Q&A: Setting grandparenting boundaries

Q: Our son and his wife both work and have extremely busy lives — probably too busy. My husband and I frequently take care of our grandchildren so that their mum and dad can keep their hectic pace. We love being with the children, but do you think this is a healthy arrangement?

A: You obviously love your grandchildren, and there’s nothing wrong with intergenerational cooperation. It’s a good thing for family members to help one another as needs arise. But a great deal depends on the attitudes and expectations of your son and his wife. If you’re feeling unappreciated, put upon, or taken advantage of — even a little bit — then it’s safe to say that something needs to change.

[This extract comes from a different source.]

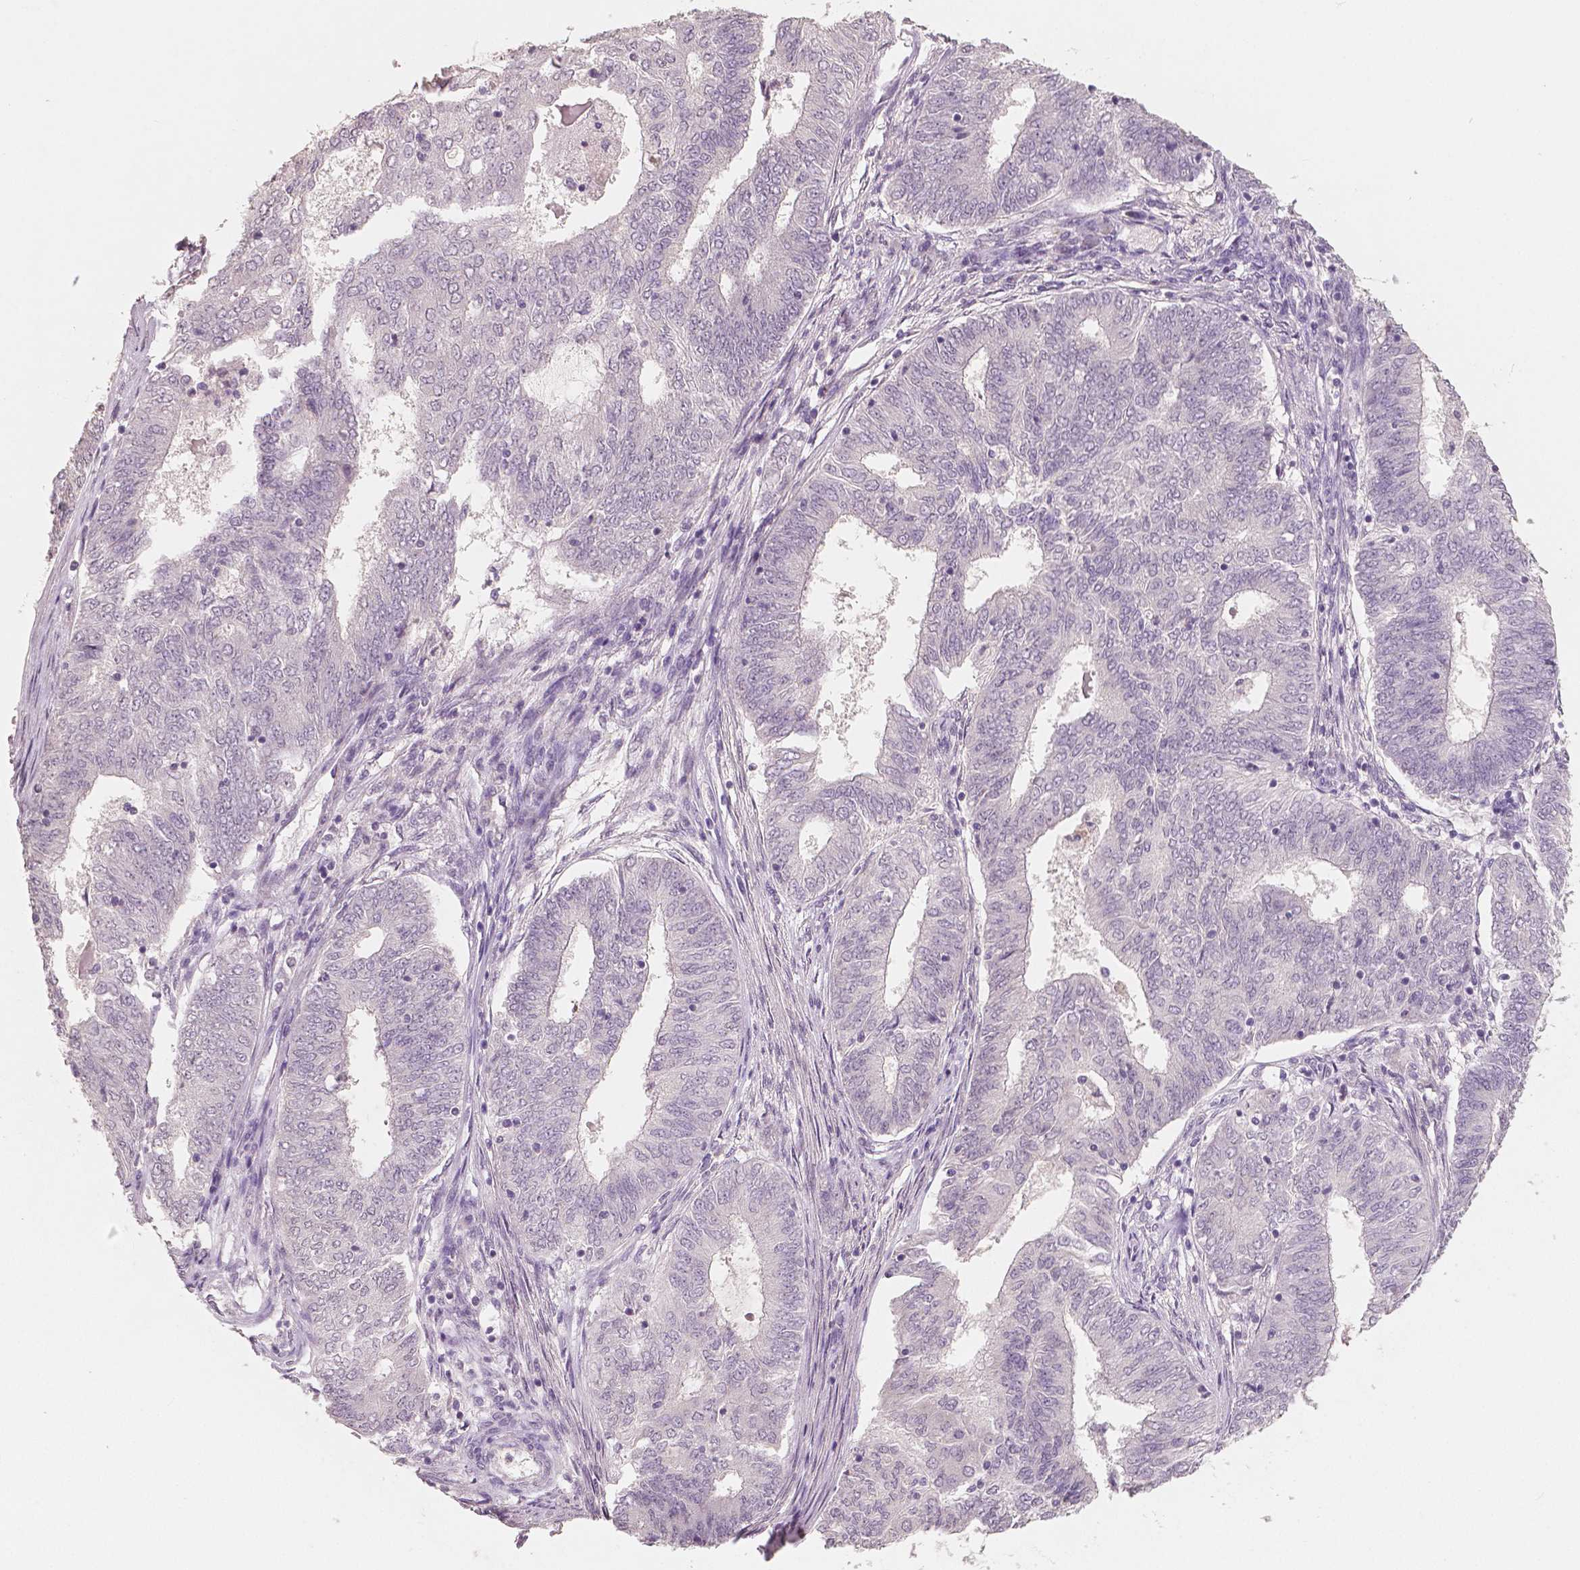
{"staining": {"intensity": "negative", "quantity": "none", "location": "none"}, "tissue": "endometrial cancer", "cell_type": "Tumor cells", "image_type": "cancer", "snomed": [{"axis": "morphology", "description": "Adenocarcinoma, NOS"}, {"axis": "topography", "description": "Endometrium"}], "caption": "The histopathology image reveals no staining of tumor cells in endometrial cancer.", "gene": "RNASE7", "patient": {"sex": "female", "age": 62}}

If you want your interactions with your son, his wife, and your grandchildren to remain positive, we’d encourage you to establish appropriate boundaries. Arrangements like yours usually work best when everyone agrees on some specific limitations. For example, you can say, “We’ll keep the children two afternoons a week until your graduate coursework is finished in December.” If things remain vague and open-ended, it’s only a matter of time until you’ll begin to resent it.

If you’re finding it difficult to set reasonable boundaries, it’s possible that you’re operating on the basis of a guilty sense of obligation or your own co-dependent needs. Neither leads to healthy relationships. It’s also important to remember that while grandparents have a critical role to play in the lives of their grandchildren, it’s best, under normal circumstances, that they not take on the role of primary caregivers. That’s the parents’ job. If you honestly feel that Mum and Dad are missing out on opportunities to strengthen their connection with their own children, it may be best for everyone if you don’t make yourselves so available.